Dave Walters reports from San Francisco on the US midterm elections.

The US electorate - usually a minority of the American people, since less than 50 per cent of the citizens here ever vote - has set up what at least can be considered a massive opinion poll consultation: Americans want the US out of Iraq. They also tend not to like the ‘in party’, the Republicans, for various reasons - corruption, sexual scandal (this, by US standards, can mean almost anything, such as cheating on one’s spouse) and numerous other political peccadilloes.

The Democrats have seized control of the House of Representatives and the Senate. George Bush will be a lame duck president for the next two years - a sorry sort of animal, politically limited in his ability to force through legislation when he gets into fights with the Democrat-controlled Congress. Not a good thing for the Republicans, but it will certainly put the spotlight on the Democrats, who are divided over the concerns of the American people on any issue, be it Iraq or immigration.

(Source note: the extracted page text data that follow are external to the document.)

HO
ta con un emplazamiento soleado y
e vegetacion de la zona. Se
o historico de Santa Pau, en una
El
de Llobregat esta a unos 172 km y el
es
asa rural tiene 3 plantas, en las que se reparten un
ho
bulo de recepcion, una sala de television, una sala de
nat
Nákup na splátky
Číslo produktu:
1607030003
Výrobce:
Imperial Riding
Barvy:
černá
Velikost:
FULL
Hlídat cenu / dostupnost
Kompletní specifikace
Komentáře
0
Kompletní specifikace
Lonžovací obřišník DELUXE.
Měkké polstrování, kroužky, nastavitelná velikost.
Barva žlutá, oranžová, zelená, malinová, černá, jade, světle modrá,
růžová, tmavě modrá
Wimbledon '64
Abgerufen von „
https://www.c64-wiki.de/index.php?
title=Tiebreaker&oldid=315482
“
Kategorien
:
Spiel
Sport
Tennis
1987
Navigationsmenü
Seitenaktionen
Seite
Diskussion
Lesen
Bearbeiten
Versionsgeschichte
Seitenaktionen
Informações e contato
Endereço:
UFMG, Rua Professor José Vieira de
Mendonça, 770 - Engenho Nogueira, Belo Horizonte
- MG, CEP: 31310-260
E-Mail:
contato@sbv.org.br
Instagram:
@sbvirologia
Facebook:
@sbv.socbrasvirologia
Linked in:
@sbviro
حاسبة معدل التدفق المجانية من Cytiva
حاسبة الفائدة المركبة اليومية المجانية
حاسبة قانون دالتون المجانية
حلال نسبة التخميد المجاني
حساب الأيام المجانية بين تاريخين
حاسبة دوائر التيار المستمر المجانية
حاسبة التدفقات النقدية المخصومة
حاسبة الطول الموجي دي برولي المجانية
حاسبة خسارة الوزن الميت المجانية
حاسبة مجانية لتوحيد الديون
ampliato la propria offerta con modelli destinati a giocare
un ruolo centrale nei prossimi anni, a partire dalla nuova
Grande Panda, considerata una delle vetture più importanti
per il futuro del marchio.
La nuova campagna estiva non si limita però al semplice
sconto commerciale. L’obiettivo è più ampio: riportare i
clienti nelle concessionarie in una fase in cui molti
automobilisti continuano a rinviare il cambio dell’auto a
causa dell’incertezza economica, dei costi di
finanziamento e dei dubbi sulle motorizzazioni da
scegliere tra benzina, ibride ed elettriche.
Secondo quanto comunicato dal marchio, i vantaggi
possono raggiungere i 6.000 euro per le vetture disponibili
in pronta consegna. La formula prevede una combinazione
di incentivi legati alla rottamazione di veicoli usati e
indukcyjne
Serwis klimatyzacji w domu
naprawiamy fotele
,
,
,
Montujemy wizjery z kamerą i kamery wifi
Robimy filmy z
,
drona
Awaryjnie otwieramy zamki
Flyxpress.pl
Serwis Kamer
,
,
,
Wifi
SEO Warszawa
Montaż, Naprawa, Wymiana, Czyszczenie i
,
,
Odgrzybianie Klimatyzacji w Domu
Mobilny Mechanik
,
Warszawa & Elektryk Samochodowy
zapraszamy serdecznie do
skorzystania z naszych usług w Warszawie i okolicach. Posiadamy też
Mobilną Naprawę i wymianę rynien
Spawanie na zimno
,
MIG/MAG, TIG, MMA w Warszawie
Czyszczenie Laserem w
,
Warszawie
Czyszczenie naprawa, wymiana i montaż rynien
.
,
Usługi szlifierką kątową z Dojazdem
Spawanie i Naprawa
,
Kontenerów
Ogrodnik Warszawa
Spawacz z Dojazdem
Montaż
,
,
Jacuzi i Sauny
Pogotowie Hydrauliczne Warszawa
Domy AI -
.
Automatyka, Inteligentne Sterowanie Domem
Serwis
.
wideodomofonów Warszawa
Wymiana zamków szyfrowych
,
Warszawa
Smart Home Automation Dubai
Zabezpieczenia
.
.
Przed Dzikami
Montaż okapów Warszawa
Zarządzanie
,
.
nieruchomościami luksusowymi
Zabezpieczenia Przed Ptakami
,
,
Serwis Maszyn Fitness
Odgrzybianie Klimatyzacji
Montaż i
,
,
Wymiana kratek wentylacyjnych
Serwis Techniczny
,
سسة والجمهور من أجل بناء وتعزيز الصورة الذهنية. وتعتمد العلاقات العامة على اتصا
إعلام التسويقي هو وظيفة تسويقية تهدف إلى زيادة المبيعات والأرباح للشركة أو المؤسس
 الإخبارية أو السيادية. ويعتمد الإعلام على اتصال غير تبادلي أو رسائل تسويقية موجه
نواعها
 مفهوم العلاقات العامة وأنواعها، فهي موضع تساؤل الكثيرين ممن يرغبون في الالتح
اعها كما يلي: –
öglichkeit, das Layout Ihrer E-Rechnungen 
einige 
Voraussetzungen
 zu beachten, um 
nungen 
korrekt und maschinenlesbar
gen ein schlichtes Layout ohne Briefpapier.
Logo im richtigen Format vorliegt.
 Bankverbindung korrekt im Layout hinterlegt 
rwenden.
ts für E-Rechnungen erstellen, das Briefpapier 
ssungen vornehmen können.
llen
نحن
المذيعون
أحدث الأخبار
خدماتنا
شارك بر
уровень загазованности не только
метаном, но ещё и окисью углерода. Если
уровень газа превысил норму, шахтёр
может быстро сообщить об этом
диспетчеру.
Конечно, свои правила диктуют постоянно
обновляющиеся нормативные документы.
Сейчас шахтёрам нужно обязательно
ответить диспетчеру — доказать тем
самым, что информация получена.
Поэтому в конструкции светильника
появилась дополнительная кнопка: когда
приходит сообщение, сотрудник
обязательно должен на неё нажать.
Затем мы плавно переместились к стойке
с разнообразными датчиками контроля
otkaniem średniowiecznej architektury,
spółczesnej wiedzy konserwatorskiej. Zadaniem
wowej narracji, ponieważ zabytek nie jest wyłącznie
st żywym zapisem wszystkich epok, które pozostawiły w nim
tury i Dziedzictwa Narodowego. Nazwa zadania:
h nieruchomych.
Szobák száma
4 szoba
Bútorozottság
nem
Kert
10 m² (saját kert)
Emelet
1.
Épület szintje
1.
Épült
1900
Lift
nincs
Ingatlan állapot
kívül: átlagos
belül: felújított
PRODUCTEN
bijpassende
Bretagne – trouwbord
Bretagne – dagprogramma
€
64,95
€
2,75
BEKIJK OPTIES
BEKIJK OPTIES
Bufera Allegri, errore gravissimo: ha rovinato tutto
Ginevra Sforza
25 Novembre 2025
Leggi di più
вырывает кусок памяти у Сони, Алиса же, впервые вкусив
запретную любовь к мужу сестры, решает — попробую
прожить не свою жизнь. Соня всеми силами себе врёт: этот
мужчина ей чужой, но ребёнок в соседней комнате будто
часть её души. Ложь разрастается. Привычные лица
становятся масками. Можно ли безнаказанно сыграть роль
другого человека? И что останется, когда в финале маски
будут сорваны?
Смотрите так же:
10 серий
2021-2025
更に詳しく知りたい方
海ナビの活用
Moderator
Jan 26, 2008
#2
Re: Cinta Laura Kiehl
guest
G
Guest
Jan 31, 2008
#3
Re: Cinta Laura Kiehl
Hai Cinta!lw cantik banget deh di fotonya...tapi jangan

One of the tidal shifts in this election has been the dramatic desertion of the Republicans by Latino voters. Here is an analysis by Joaquin Bustelo, a noted contributor to the Marxmail discussion list:

“According to the corporate media’s exit poll, two years ago the Republicans got 44% of the Latino vote, and the Democrats barely 53% - the first time Democrats had gotten less than 60% among Latinos in a national election since exit polls made such statistics possible. This year, according to exit poll figures apparently noticed only by CNN’s Spanish-language network, the Republican vote among Latinos crashed to 26%, and the Democrats got 73%, a full 20-point improvement on the 2004 figure.
“The national Congressional exit poll indicates the election result was 54% Democrats, 46% Republicans. The increase in the Latino vote for Democrats was about 1.5%, which would have left the Democrats shy of the 53% that election wonks had calculated the Democrats would need to take the House (53% because ‘structural advantages’ - gerrymandering - give the Republicans in effect a built-in lead).”

This sort of shift back toward the Democrats, once it is internalised, often results in a sort of re-evaluation of Republican attitudes on the subject of racism towards Latino immigrants (please note that Canadians are the second largest group of ‘illegal aliens’ in the US - people who actually do compete with ‘middle class’ Americans, but they are never mentioned).

Elements of the far-left stood in various guises in this election, with similar results. Todd Chretien, a member of the International Socialist Organization running as a Green for the US Senate in California has 106,000 votes, or 1.7 per cent, with 93 per cent counted. Peter Camejo, the ex-Trotskyist, now financial consultant Green candidate, received 148,408 votes, or 2.3 per cent.

Bernie Sanders, the Brooklyn-born left liberal who has for over a decade represented Vermont’s No. 1 congressional district, is now the first US senator to declare himself a “socialist”, even though he will work as part of the Democratic Party caucus.

Sanders notwithstanding, American workers, who by and large stayed home this election, are still without their party. The US needs a mass labour party. Watch this space for analysis of specifically socialist candidates in these elections once all final results are in.